Deutscher „Riese“ erobert den Palace

Die 30. Ausgabe der Weltmeisterschaft der Professional Darts Corporation (PDC) im Londoner Alexandra Palace hat vor allem in den deutschen Sportstatistiken einen besonderen Platz. Denn Gabriel Clemens stieß am Sonntagabend nicht nur den Weltranglistenersten Gerwyn Price von der Spitze und kämpft nun am Montag um einen Finalplatz. Der „German Giant“ ließ sich auf seinem Weg in die Runde der besten vier bisher durch nichts aus der Ruhe bringen – auch nicht von einer skurrilen Kopfhöreraktion des Ex-Weltmeisters Price.

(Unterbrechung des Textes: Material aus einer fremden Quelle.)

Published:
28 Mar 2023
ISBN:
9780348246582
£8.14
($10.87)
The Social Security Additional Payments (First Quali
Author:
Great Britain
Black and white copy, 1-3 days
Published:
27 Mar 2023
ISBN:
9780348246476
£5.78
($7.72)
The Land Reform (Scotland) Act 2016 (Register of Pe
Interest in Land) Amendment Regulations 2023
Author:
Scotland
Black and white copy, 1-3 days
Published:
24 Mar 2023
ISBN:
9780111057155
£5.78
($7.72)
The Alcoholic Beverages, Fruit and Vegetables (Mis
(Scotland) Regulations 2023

„Ich kann das gar nicht in Worte fassen, wahrscheinlich realisiere ich es erst nachts. Ich bin megahappy und habe ein gutes Spiel gemacht“, sagte der 39-jährige Clemens, nachdem er Price mit 5:1 aus dem Turnier geworfen hatte. Im Halbfinale bekommt es der deutsche Sensationsmann, der als Nummer 25 gesetzt ist, mit dem Weltranglistenvierten und zweifachen WM-Finalisten Michael Smith aus England zu tun.

Clemens hatte sich im Viertelfinale auch nicht von einer unerwarteten Aktion von Price aus dem Tritt bringen lassen. Denn der ehemalige Rugbyprofi aus Wales, der diesmal seinem Spitznamen „Iceman“ nicht einmal ansatzweise gerecht wurde, erschien beim Stand von 1:3-Sätzen aus seiner Sicht mit großen Kopfhörern auf der Bühne. Price, der vor allem bei den englischen Fans immer wieder aneckt und daher Zielscheibe von Buhrufen ist, versuchte so nicht nur den Lärm im „Ally Pally“ auszublenden, sondern auch Clemens aus der Bahn zu werfen.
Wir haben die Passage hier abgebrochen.